## PROMPT
Say only the number of lines in the entries below that contain "root".

*** Opening INFORMATION PROVIDED ***

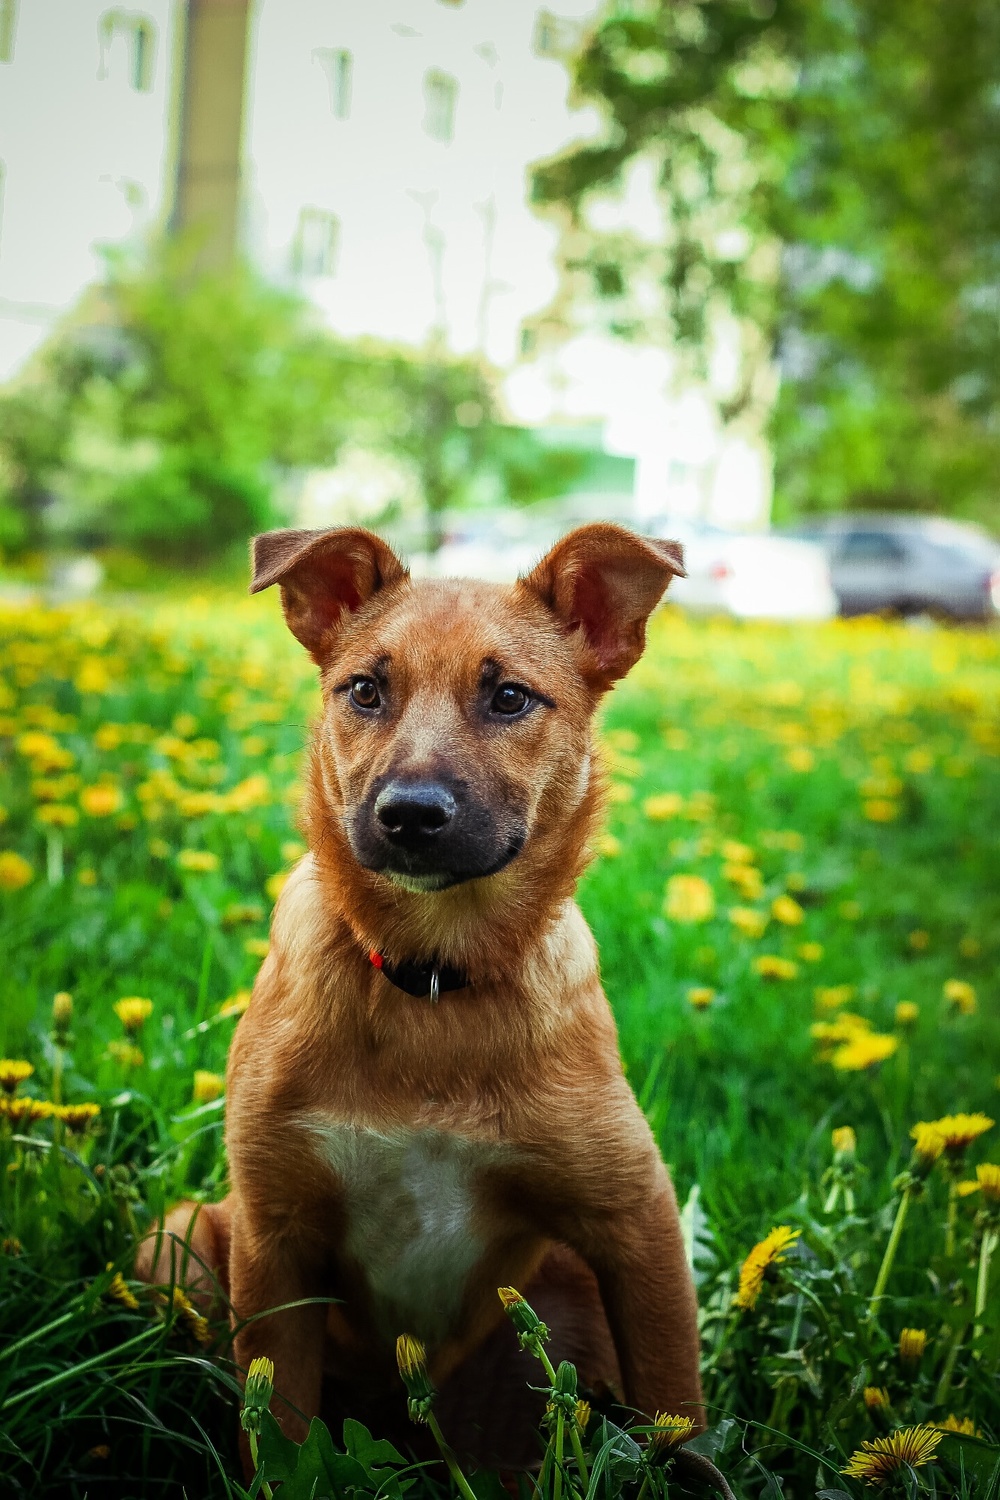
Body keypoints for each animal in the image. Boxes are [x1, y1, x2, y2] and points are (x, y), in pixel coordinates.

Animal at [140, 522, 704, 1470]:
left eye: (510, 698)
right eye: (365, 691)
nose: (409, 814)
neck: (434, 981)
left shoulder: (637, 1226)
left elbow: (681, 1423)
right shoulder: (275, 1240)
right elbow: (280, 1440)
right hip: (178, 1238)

*** Closing INFORMATION PROVIDED ***
*** Opening INFORMATION PROVIDED ***

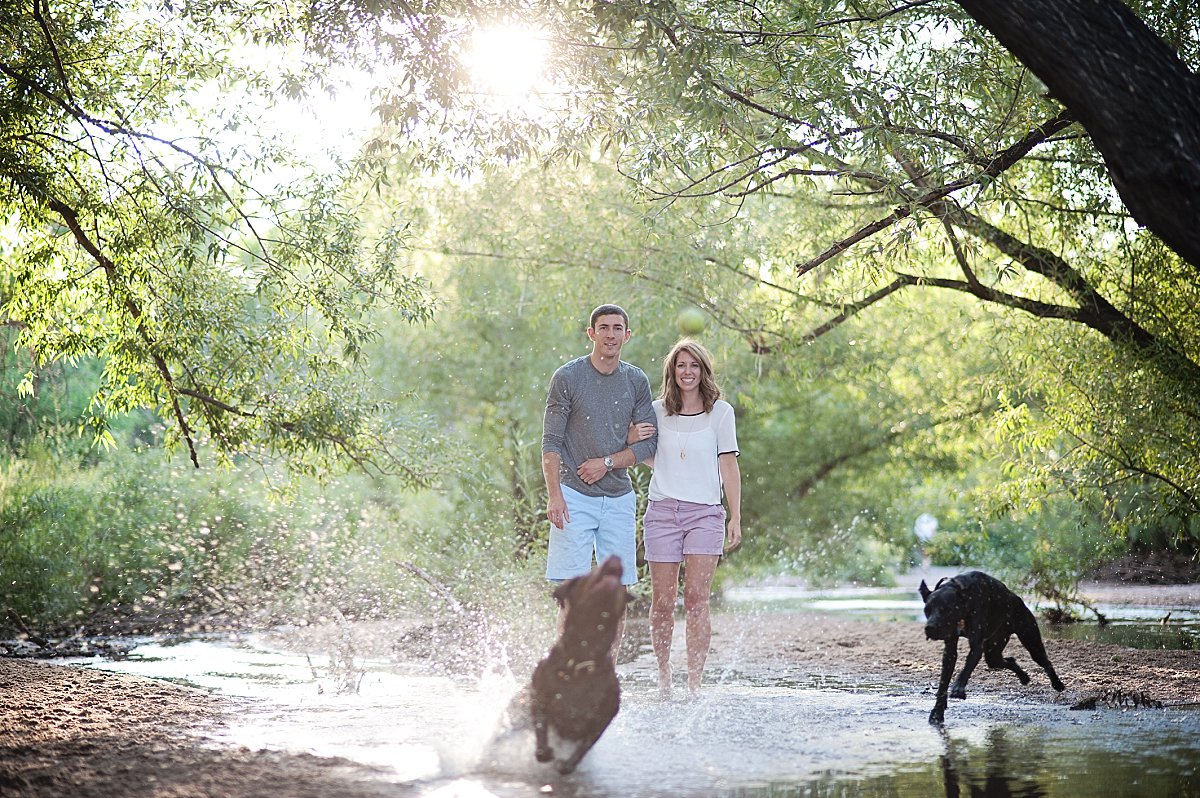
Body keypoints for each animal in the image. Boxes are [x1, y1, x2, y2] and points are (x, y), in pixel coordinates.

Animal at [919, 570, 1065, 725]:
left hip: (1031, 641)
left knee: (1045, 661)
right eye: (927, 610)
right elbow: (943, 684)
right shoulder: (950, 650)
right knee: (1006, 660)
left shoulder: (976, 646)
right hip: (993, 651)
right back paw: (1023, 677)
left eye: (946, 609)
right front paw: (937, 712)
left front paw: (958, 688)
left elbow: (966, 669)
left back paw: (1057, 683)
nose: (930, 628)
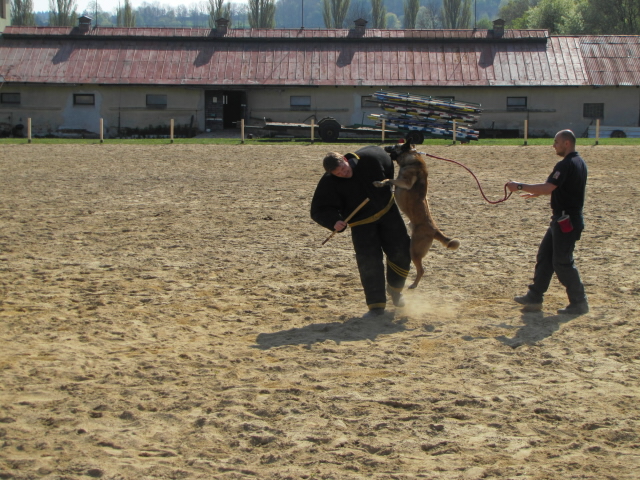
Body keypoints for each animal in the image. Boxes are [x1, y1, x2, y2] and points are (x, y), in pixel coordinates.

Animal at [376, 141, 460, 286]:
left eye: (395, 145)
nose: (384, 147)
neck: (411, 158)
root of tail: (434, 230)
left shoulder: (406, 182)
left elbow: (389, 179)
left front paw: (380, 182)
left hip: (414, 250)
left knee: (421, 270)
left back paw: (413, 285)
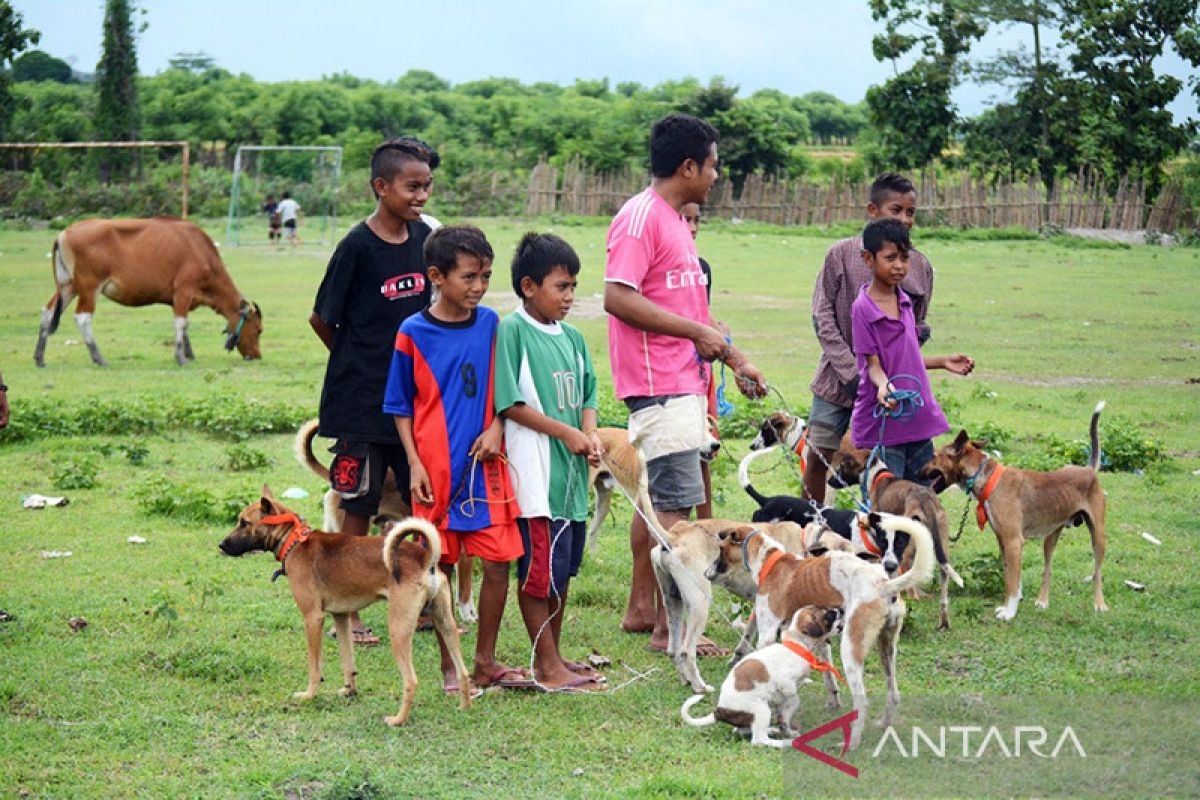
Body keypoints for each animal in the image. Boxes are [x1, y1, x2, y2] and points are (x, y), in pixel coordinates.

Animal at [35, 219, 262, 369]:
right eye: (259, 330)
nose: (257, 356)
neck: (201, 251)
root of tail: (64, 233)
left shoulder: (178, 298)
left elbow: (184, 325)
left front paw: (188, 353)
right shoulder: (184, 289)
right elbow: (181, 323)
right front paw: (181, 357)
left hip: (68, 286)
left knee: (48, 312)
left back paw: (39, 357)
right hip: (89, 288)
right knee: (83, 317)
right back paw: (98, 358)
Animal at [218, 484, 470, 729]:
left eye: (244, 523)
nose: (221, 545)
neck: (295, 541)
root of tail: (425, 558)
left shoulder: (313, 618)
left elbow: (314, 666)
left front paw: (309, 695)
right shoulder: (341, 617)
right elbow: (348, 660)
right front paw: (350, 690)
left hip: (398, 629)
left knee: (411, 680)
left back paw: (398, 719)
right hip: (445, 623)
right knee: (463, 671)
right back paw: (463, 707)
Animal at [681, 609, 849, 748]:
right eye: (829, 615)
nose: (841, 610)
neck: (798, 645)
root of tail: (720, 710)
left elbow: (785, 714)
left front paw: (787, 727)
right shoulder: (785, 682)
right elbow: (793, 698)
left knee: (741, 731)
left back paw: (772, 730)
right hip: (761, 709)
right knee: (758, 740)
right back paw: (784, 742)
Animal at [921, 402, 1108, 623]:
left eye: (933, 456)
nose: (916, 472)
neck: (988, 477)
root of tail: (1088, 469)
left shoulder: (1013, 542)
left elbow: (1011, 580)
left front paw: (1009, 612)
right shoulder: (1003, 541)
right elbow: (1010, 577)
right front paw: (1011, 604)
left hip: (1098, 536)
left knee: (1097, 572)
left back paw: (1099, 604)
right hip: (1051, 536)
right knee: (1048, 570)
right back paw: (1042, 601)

*** Closing INFORMATION PROVIDED ***
*** Opening INFORMATION PROVIDED ***

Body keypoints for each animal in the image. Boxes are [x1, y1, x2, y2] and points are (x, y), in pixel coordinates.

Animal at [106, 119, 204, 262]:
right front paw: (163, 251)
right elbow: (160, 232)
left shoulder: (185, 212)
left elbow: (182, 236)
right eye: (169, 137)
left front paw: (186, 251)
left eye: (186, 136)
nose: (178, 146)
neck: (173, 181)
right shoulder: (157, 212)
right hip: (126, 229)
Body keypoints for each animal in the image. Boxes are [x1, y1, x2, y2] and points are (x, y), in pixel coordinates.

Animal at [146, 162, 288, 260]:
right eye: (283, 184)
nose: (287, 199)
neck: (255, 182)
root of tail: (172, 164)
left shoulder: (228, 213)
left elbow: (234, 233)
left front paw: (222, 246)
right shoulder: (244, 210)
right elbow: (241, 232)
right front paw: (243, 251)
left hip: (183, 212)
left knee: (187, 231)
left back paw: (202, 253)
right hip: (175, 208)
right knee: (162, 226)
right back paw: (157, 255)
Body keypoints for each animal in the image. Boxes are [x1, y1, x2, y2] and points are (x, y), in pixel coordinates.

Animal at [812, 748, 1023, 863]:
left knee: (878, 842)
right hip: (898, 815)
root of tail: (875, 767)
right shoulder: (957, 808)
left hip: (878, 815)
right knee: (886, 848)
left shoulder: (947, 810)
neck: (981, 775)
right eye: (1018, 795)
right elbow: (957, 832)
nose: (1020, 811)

*** Closing INFORMATION PROVIDED ***

## SOLVED PROBLEM
7